Begin PASSAGE PROVIDED

This flooding has all the hallmarks of a catastrophe juiced by climate change, but it is too early to formally assign the blame to global warming, several scientists tell The Associated Press. It occurred in a country that did little to cause the warming, but keeps getting hit, just like the relentless rain.
“This year Pakistan has received the highest rainfall in at least three decades. So far this year the rain is running at more than 780 per cent above average levels,” said Abid Qaiyum Suleri, executive director of the Sustainable Development Policy Institute, and a member of Pakistan’s Climate Change Council.
“Extreme weather patterns are turning more frequent in the region, and Pakistan is not an exception.”
Climate Minister Sherry Rehman called it a "catastrophe of unprecedented proportions".
Pakistan “is considered the eighth most vulnerable country to climate change”, said Moshin Hafeez, a Lahore-based climate scientist at the International Water Management Institute. Its rain, heat and melting glaciers are all climate change factors that scientists warned repeatedly about.
While they point out these classic climate change fingerprints, they have not yet finished intricate calculations that compare what happened in Pakistan to what would happen in a world without warming. That study, expected in a few weeks, will formally determine how much climate change is a factor, if at all.
The “recent flood in Pakistan is actually an outcome of the climate catastrophe ... that was looming very large," said Anjal Prakash, a research director at India’s Bharti Institute of Public Policy.
“The kind of incessant rainfall that has happened ... has been unprecedented."
Pakistan is used to monsoons and downpours, but “we do expect them spread out — usually over three months or two months,” said the country's climate minister Rehman.
There are usually breaks, she said, and not as much rain — 37.5cm falls in one day, nearly three times higher than the national average for the past three decades.
“Neither is it so prolonged ... It’s been eight weeks, and we are told we might see another downpour in September.”

End PASSAGE PROVIDED
Begin DATA EXTRACT

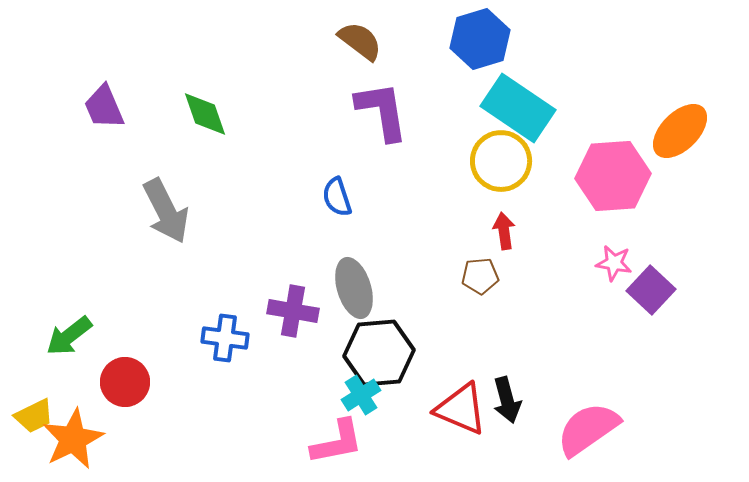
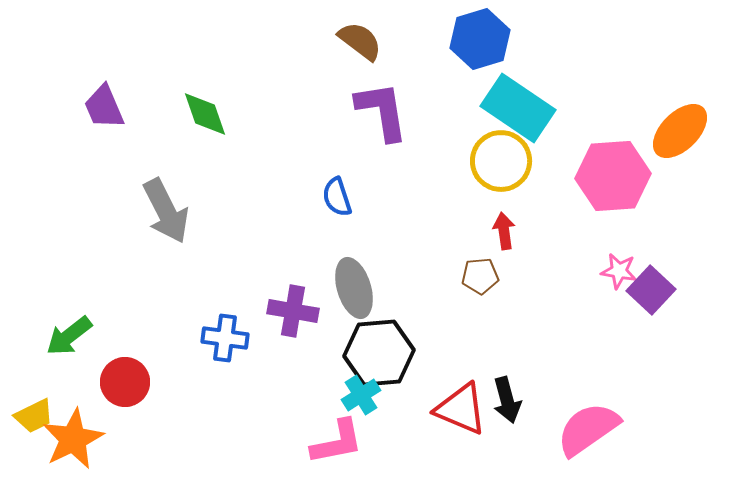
pink star: moved 5 px right, 8 px down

End DATA EXTRACT

**WHAT THE TASK REQUIRES:** Please state, from the passage on Pakistan's flooding, where Pakistan is said to rank among countries most vulnerable to climate change.

**EXPECTED ANSWER:** It is considered the eighth most vulnerable country to climate change.